- Dès 2028, les Pays-Bas comptent annuellement taxer l’augmentation de la valeur des actifs, même sans vente effective .
- Le taux d’imposition envisagé pour ce nouveau système est de 36 %. Une exception est faite pour l’immobilier qui sera imposé au moment de la vente.
Le système fiscal néerlandais se prépare à un changement radical. Après des années de critiques sur l’imposition basée sur des rendements fictifs, le Parlement s’oriente vers une taxation des rendements réels.
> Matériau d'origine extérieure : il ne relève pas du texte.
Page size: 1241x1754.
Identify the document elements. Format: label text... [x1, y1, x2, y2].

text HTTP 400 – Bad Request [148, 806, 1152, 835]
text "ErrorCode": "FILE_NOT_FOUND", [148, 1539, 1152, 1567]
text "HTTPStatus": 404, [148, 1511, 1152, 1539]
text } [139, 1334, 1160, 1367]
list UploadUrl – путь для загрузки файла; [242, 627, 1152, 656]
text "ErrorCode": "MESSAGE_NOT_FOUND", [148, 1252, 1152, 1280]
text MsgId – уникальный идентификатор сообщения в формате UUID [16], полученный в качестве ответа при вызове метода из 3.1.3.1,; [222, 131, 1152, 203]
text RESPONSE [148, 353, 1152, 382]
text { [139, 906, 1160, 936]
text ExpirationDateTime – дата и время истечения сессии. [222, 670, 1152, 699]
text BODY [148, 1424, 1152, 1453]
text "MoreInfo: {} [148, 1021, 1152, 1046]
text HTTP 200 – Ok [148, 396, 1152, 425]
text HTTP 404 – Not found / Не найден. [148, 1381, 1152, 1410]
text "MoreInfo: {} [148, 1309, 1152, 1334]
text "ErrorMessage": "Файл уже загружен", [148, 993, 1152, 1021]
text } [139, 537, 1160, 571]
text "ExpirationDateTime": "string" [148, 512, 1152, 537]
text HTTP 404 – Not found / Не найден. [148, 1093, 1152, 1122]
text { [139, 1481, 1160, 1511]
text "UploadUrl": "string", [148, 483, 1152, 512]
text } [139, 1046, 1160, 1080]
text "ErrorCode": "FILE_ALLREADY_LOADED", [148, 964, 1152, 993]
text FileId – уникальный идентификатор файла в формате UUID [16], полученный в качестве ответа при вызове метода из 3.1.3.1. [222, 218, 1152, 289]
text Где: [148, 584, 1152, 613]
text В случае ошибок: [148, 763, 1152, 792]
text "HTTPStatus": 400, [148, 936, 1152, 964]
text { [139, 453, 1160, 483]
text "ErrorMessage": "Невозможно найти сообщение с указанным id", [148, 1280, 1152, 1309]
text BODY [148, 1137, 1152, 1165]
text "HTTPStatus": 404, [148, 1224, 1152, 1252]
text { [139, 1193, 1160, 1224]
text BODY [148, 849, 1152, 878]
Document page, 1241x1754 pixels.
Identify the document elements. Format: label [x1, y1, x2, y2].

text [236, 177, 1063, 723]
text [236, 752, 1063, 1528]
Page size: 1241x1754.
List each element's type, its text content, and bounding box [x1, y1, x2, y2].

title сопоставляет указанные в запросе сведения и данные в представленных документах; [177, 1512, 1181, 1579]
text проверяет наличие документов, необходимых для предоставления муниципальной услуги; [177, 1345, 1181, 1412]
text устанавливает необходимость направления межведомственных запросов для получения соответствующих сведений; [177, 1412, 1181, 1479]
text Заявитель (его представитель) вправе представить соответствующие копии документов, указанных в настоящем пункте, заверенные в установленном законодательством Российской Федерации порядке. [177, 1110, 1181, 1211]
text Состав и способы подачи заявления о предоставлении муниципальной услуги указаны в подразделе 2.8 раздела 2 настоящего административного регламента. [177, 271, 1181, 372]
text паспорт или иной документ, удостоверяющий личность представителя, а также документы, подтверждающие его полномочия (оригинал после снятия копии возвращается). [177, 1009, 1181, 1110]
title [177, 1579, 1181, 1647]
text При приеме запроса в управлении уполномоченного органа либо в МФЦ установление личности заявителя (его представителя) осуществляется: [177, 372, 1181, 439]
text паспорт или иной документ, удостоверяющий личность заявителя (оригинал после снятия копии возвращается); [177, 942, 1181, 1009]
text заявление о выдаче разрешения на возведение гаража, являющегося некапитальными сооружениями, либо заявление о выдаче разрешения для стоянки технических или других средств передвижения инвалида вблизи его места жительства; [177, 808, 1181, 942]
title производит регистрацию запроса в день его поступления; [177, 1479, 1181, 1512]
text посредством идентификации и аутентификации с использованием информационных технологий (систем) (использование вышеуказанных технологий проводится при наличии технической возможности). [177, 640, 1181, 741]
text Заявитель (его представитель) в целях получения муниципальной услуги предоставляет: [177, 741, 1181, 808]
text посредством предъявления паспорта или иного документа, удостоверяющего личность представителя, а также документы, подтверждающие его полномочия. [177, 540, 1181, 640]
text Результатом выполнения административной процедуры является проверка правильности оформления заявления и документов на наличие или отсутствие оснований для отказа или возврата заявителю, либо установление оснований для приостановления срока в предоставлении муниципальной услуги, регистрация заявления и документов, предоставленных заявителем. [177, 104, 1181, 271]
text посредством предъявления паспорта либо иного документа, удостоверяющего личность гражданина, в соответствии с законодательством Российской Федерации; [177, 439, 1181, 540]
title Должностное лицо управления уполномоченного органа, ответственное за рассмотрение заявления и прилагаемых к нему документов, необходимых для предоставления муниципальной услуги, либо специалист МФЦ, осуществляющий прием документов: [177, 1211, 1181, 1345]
Cette réforme de la « Box 3 » sur les revenus de l’épargne et des investissements prévoit d’imposer les investisseurs sur la croissance de leur patrimoine chaque année. Cette loi est tout à fait semblable aux conséquences en France du recensement fiscal des portefeuilles crypto privés par la Cour des comptes avec la DAC8.
Un impôt annuel sur la croissance du portefeuille des investisseurs nertherlandais
Le cœur de la réforme repose sur la taxation des gains latents sur cryptoactif. Avec le modèle traditionnel, l’impôt est dû lors de la vente. Désormais, le fisc néerlandais calculera l’évolution de la valeur marchande des actifs entre le 1er janvier et le 31 décembre. Si le Bitcoin prend de la valeur sur l’année, l’investisseur devra payer l’impôt sur cette hausse, même s’il n’a retiré aucun euro. En cas de baisse, les pertes latentes seront déductibles des gains futurs.
Cette mesure est critiquée pour sa complexité et son impact sur la liquidité des ménages. Pourtant, elle est jugée nécessaire par une majorité de députés pour éviter une perte de 2,3 milliards d’euros par an pour le Trésor. Le taux de 36 % s’appliquerait à l’ensemble des bénéfices (dividendes, intérêts et plus-values). Cette approche fait des Pays-Bas l’un des rares pays à opter pour une « taxe sur la croissance du capital » plutôt que sur les gains réalisés.
Des exceptions stratégiques pour l’immobilier et les startups
Le projet de loi introduit toutefois des disparités selon le type d’actif. L’investissement immobilier bénéficiera d’un régime plus clément. En effet, les propriétaires ne paieront l‘impôt sur la plus-value qu’au moment de la cession effective de leur bien. Ils pourront également déduire leurs frais d’entretien et de rénovation de leurs revenus locatifs imposables. Cette distinction vise à ne pas pénaliser les investisseurs dans des actifs liquides par nature.
Les investissements dans certaines startups innovantes pourraient par ailleurs bénéficier d’une exception similaire afin de ne pas décourager l’entrepreneuriat. Pour les détenteurs de cryptomonnaies, cette réforme impose une nouvelle stratégie de gestion de trésorerie. Il faudra désormais anticiper le paiement d’un impôt annuel sans disposer forcément de la liquidité correspondante. Les débats parlementaires soulignent que cette complexité accrue pourrait saturer l’administration fiscale, alors que la mise en œuvre reste fixée au 1er janvier 2028.